Yes, I do not really think we want or even need to convert all of them.
But it seems that your direct reclaim throttling example really requires
that. The thing with the remote flushing is that it would suffer from
a similar imprecations as the flushing could be deferred and under
certain conditions really starved. So it is definitely worth fixing the
issue you are seeing without such a complex scheme.

> > Anyway, this is kind of information that is really helpful to have in
> > the patch description.
>
> Agree: resending a new version with updated commit.
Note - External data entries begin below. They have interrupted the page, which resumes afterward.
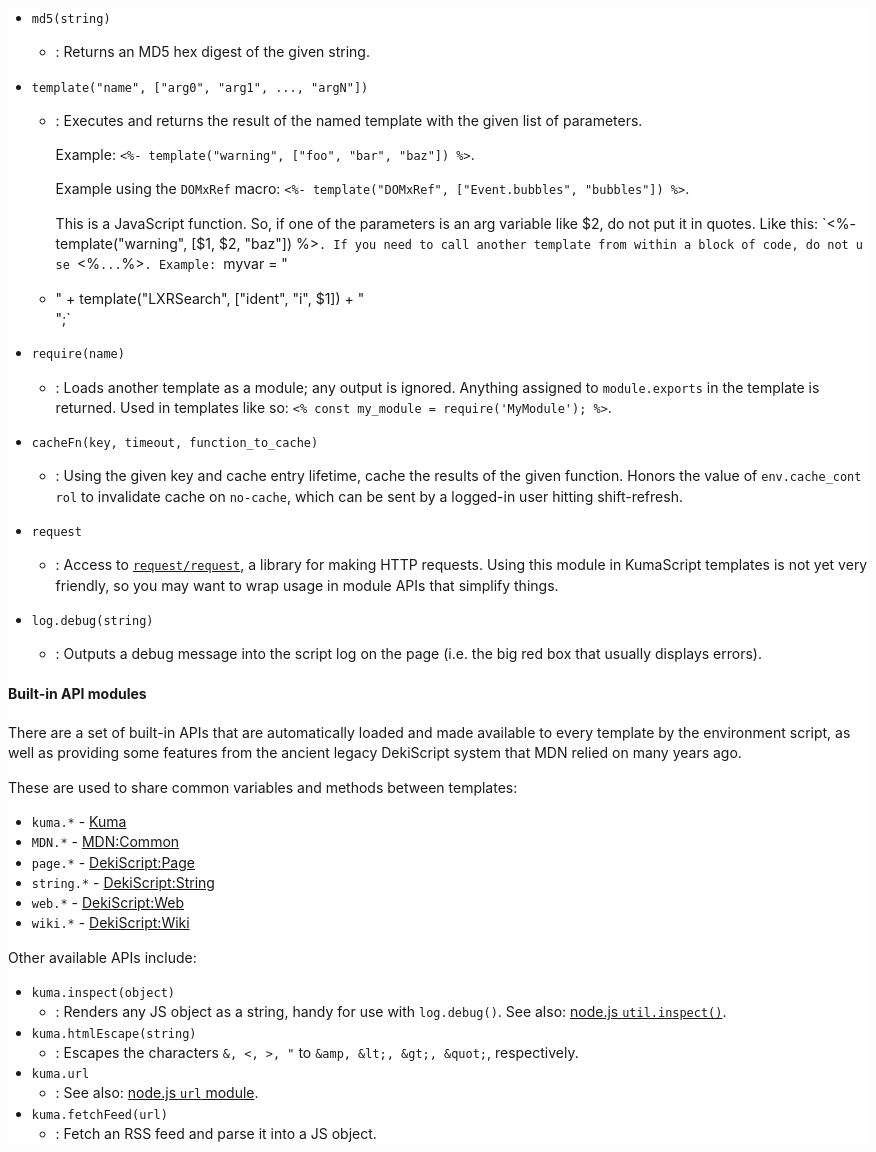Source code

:- `md5(string)`
  - : Returns an MD5 hex digest of the given string.
- `template("name", ["arg0", "arg1", ..., "argN"])`

  - : Executes and returns the result of the named template with the given list of parameters.

    Example: `<%- template("warning", ["foo", "bar", "baz"]) %>`.

    Example using the `DOMxRef` macro: `<%- template("DOMxRef", ["Event.bubbles", "bubbles"]) %>`.

    This is a JavaScript function. So, if one of the parameters is an arg variable like $2, do not put it in quotes. Like this: `<%- template("warning", [$1, $2, "baz"]) %>`. If you need to call another template from within a block of code, do not use `<%` ... `%>`. Example: `myvar = "<li>" + template("LXRSearch", ["ident", "i", $1]) + "</li>";`

- `require(name)`
  - : Loads another template as a module; any output is ignored. Anything assigned to `module.exports` in the template is returned. Used in templates like so: `<% const my_module = require('MyModule'); %>`.
- `cacheFn(key, timeout, function_to_cache)`
  - : Using the given key and cache entry lifetime, cache the results of the given function. Honors the value of `env.cache_control` to invalidate cache on `no-cache`, which can be sent by a logged-in user hitting shift-refresh.
- `request`
  - : Access to [`request/request`](https://github.com/request/request), a library for making HTTP requests. Using this module in KumaScript templates is not yet very friendly, so you may want to wrap usage in module APIs that simplify things.
- `log.debug(string)`
  - : Outputs a debug message into the script log on the page (i.e. the big red box that usually displays errors).

#### Built-in API modules

There are a set of built-in APIs that are automatically loaded and made available to every template by the environment script, as well as providing some features from the ancient legacy DekiScript system that MDN relied on many years ago.

These are used to share common variables and methods between templates:

- `kuma.*` - [Kuma](https://github.com/mdn/yari/blob/main/kumascript/src/api/kuma.js)
- `MDN.*` - [MDN:Common](https://github.com/mdn/yari/blob/main/kumascript/src/api/mdn.js)
- `page.*` - [DekiScript:Page](https://github.com/mdn/yari/blob/main/kumascript/src/api/page.js)
- `string.*` - [DekiScript:String](https://github.com/mdn/yari/blob/main/kumascript/src/api/string.js)
- `web.*` - [DekiScript:Web](https://github.com/mdn/yari/blob/main/kumascript/src/api/web.js)
- `wiki.*` - [DekiScript:Wiki](https://github.com/mdn/yari/blob/main/kumascript/src/api/wiki.js)

Other available APIs include:

- `kuma.inspect(object)`
  - : Renders any JS object as a string, handy for use with `log.debug()`. See also: [node.js `util.inspect()`](https://nodejs.org/api/util.html#util_util_inspect_object_options).
- `kuma.htmlEscape(string)`
  - : Escapes the characters `&, <, >, "` to `&amp, &lt;, &gt;, &quot;`, respectively.
- `kuma.url`
  - : See also: [node.js `url` module](https://nodejs.org/api/url.html).
- `kuma.fetchFeed(url)`
  - : Fetch an RSS feed and parse it into a JS object.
I would really recommend trying out the simple fix and see if it changes
the behavior.

> > [...]
> > > > > 2. With a SCHED_FIFO task that busy loops on a given CPU,
> > > > > and kworker for that CPU at SCHED_OTHER priority,
> > > > > queuing work to sync per-vmstats will either cause that
> > > > > work to never execute, or stalld (i.e. stall daemon)
> > > > > boosts kworker priority which causes a latency
> > > > > violation
> > > >
> > > > Why is that a problem? Out-of-sync stats shouldn't cause major problems.
> > > > Or can they?
> > >
> > > Consider SCHED_FIFO task that is polling the network queue (say
> > > testpmd).
> > >
> > > do {
> > > if (net_registers->state & DATA_AVAILABLE) {
> > > process_data)();
> > > }
> > > } while (!stopped);
> > >
> > > Since this task runs at SCHED_FIFO priority, kworker won't
> > > be scheduled to run (therefore per-CPU vmstats won't be
> > > flushed to global vmstats).
> >
> > Yes, that is certainly possible. But my main point is that vmstat
> > imprecision shouldn't cause functional problems. That is why we have
> > _snapshot readers to get an exact value where it matters for
> > consistency.
>
> Understood. Perhaps allow_direct_reclaim should use
> zone_page_state_snapshot, as otherwise it is only precise
> at sysctl_stat_interval intervals?

or even much less than that. The flusher uses WQ infrastructure and even
when a WQ_MEM_RECLAIM one is used this doesn't mean that all workers
could be jammed.

> > > Or, if testpmd runs at SCHED_OTHER, then the work item to
> > > flush per-CPU vmstats causes
> > >
> > > testpmd -> kworker
> > > kworker: flush per-CPU vmstats
> > > kworker -> testpmd
> >
> > And this might cause undesired latencies to the packets being
> > processed by the testpmd task.
>
> > Right but can you have any latencies expectation in a situation like
> > that?
>
> Not sure i understand what you mean. Example:
>
> https://www.gabrieleara.it/assets/documents/papers/conferences/2021-ieee-nfv-sdn.pdf
>
> In general, UDPDK exhibits a much lower
> latency than the in-kernel UDP stack used through the POSIX
> API (e.g., a 69 % reduction from 95 µs down to 29 µs), thanks
> to its ability to bypass the kernel entirely, which in turn
> outperforms the in-kernel TCP stack as available through the
> POSIX API, as expected.
> ...
> Alternatively, application processes can use UDPDK
> with the non-blocking API calls (using the O_NONBLOCK flag)
> and perform some other action while waiting for packets to
> be ready to be sent/received to/from the UDPDK Process,
> instead of performing continuous busy-loops on packet queues.
> However, in this case the cost of a single CPU fully busy due
> to the UDPDK Process itself is anyway unavoidab

If the userspace workload avoids the kernel completely then it is quite
unlikely that there is any pcp work to be flushed for in-kernel
counters.

That being said, I am nor saying remote flushing is not useful. I just
think that the issue you are reporting here could be fixed by a much
simpler fix that doesn't change the way how the flushing is performed.
Such a large rework should be justified by performance numbers. It
should be also explained how do we end up doing a lot of work on
isolated cpus or a pure user space workload.